The plane crash that took the lives of Dorton and many other close friends at HMS was a defining moment for Evernham.
"That started to be the beginning of the end for me," he said.
The ensuing years were torture. Evernham went through a highly publicized divorce because of his relationship with then-developmental driver Erin Crocker, now his fiancée. He struggled to maintain a healthy balance between the business and competition sides of EMS.
"Probably two or three years ago, I realized I had everything I wanted, yet I was still miserable," he said. "You just start to think about, 'OK, what's important?' "
He started spending more time with his teenage son, Ray J, who was diagnosed with leukemia at the age of 1. He began returning to the grassroots racing that made him so happy before he became famous.
He began once again using his brain, developing ideas that epitomized the genius he had become synonymous for as a crew chief.
"I know that at some point, I'm going to have to step back into something that's highly competitive," Evernham said. "But I want to make sure I'm rested and refreshed when I do that because I don't feel like I was using my brain as much as I should have been for the last couple of years."
The stage is hisEvernham stood on the karaoke platform where he's been known to stretch his vocal cords.
"Enjoy a little time," he told a group of reporters touring his shop for the first time. "Go back in time. When you see this place, I hope it inspires you the way it inspires me."
For the first time in a couple of decades, Evernham doesn't have to worry about getting cars ready for Daytona. He doesn't have to worry about meeting deadlines or keeping sponsors happy.
If he feels like singing, he can and will -- even if it hurts a few eardrums.
That doesn't mean he doesn't worry about things, "but I can be selective about the things I worry about."
"There's a lot more wanna-dos in my life than have-to-dos," he said. "I feel more like an artist, like whatever I do, I do for me."
Evernham's artistic imprints can be found at every corner of this building, particularly Gasoline Alley. There's the reproduction of a Texaco gas station, where he and his dad worked as kids. There's the crescent moon on the star-filled wall overlooking Ray J's Diner. There's the red, white and blue dragster mounted on the wall over the bar and pointed toward the ceiling on a black strip of paint.
"Some people are going to come in here and go, 'Oh my god, that's ugly. Who picked out the colors?' " Evernham said. "Some people are going to go, 'Ah, that's really cool.' "
Evernham always has been an artist of sorts. He turned down an offer to attend a New Jersey art school out of high school to become an artist of sheet metal and engine blocks.
Does he care that what he created at Evernham Motorsports isn't what he envisioned? Most definitely. Does he stress over not being asked to be more involved in painting the future there?
"You know, this is something that I've always wanted to do," he said. "There was certainly a time when they wanted me to be active, but we were very philosophically apart about how things should be done. And that was something that I knew the day that I signed the papers.
"In respect to George, the best thing for me to do, then, is to let him do what he thinks is best."

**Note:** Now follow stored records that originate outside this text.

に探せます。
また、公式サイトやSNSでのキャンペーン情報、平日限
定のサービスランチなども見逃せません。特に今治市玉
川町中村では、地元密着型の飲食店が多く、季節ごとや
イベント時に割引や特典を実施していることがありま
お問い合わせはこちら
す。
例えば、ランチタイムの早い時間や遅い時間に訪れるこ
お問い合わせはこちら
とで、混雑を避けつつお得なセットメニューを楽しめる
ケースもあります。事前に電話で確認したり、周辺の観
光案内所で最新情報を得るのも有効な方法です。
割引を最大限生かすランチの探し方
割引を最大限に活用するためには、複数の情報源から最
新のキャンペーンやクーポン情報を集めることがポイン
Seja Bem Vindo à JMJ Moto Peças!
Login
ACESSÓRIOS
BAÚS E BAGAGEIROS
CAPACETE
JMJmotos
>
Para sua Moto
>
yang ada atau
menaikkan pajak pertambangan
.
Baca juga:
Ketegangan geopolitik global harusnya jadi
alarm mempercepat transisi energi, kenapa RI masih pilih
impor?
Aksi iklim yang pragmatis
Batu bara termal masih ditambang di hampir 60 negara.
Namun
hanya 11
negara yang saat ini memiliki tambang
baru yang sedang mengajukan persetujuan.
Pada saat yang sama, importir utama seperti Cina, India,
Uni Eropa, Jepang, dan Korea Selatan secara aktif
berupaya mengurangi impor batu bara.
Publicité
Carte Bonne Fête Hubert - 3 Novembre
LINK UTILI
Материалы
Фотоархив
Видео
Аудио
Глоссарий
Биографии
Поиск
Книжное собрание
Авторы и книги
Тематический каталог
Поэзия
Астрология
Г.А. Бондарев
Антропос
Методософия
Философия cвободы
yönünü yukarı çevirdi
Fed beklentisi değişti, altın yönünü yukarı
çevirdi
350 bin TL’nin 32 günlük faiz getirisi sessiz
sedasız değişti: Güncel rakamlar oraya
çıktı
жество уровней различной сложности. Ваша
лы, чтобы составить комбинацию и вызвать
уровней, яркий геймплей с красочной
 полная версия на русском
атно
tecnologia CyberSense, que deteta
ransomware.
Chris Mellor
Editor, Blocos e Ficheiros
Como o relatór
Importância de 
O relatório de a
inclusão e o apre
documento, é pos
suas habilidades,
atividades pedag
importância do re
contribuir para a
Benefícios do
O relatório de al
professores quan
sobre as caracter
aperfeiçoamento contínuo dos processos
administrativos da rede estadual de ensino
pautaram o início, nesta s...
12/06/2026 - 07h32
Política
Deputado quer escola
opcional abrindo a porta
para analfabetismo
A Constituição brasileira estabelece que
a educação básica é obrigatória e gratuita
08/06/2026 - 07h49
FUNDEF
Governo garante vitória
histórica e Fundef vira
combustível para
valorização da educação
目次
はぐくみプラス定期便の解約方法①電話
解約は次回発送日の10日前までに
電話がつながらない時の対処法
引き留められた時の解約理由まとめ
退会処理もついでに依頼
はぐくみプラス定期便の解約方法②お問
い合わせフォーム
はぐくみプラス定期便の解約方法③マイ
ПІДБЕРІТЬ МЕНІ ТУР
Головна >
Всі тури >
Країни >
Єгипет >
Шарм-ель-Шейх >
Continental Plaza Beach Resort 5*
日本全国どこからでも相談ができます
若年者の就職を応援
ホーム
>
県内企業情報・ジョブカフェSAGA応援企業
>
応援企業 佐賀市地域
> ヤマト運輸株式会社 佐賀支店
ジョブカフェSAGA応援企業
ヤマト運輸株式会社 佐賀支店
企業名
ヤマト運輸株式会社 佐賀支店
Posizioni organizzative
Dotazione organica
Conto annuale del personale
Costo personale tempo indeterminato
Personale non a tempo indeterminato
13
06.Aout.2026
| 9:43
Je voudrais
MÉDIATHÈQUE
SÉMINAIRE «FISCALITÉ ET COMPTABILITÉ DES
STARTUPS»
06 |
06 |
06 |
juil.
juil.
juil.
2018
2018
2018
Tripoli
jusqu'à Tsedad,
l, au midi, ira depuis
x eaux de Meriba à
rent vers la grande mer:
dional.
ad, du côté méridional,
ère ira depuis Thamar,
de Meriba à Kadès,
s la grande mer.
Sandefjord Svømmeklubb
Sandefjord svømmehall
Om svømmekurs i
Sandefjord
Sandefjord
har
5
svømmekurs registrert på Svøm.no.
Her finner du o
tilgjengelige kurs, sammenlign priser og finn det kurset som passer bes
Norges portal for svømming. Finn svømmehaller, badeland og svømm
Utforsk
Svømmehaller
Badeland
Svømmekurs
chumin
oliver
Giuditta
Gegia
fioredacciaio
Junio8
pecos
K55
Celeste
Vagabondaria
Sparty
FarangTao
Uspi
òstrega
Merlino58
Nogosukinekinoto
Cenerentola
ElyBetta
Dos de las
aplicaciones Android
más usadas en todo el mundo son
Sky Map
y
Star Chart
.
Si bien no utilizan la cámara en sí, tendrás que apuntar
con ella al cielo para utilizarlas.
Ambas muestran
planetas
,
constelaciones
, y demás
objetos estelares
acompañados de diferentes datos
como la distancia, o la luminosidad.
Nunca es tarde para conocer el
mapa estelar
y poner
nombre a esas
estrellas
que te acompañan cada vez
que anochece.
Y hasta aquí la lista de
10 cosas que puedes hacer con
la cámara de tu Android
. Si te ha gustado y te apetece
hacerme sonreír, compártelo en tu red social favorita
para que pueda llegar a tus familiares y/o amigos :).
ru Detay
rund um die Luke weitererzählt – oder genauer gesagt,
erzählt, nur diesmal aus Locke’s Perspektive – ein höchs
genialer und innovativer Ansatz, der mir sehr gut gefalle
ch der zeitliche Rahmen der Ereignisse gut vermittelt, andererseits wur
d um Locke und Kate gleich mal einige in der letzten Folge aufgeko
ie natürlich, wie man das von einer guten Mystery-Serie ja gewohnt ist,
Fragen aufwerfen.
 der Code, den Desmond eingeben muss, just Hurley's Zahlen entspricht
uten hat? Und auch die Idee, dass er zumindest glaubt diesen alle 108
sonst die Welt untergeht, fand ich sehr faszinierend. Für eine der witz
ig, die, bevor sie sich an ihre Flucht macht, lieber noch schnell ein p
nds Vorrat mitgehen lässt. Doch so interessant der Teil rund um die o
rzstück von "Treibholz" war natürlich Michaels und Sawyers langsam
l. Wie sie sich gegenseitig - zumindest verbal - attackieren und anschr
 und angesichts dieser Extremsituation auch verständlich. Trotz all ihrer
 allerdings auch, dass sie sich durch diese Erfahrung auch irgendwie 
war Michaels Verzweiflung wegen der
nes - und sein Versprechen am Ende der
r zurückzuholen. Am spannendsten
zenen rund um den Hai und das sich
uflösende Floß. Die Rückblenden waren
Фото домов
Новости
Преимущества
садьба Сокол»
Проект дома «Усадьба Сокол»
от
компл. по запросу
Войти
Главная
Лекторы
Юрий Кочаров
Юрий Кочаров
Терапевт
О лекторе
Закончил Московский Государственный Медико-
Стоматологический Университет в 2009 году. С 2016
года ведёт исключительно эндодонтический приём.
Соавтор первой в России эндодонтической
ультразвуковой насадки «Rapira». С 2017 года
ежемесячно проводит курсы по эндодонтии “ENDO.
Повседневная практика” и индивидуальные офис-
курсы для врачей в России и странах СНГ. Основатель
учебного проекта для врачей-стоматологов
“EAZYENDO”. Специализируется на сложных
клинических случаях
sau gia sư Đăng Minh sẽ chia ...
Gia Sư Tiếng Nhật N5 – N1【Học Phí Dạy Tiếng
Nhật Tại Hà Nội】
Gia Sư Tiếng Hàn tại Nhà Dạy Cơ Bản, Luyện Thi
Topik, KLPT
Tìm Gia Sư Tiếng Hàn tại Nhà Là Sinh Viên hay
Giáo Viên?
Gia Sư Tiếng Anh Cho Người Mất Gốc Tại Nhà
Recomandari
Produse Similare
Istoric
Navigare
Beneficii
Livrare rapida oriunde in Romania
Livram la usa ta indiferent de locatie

Now Evernham is doing what's best for him. He's happy in his relationship with Crocker.
He's happy going to Daytona as an analyst and not a competitor. He's happy putting on Elvis tunes in the jukebox and looking at the things that shaped his future instead of worrying about the future.
"I'm at that stage in my life where I just wanted to put all the things that I feel like I've accomplished in one spot," Evernham said. "I'm doing some things right now where I don't have to worry, or I'm not so worried about, ''Geez, is that going to make a profit or am I going to go out of business?'
"I feel that if you have success at a sport, or a business, there is a point where you've got to become a caretaker of that. This sport has really created all this stuff for me. I believe I should share that with some people."